__JOB ITEM__. Would you write out all of the records that follow, exactly as they stand?

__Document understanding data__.

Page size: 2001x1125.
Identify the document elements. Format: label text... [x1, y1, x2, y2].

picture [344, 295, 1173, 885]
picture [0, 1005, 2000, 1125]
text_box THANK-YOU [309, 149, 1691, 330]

__ANSWER TO THIS TASK__.
Page size: 2001x1125.
Identify the document elements. Format: label text... [x1, y1, x2, y2].

picture [344, 295, 1173, 885]
picture [0, 1005, 2000, 1125]
text_box THANK-YOU [309, 149, 1691, 330]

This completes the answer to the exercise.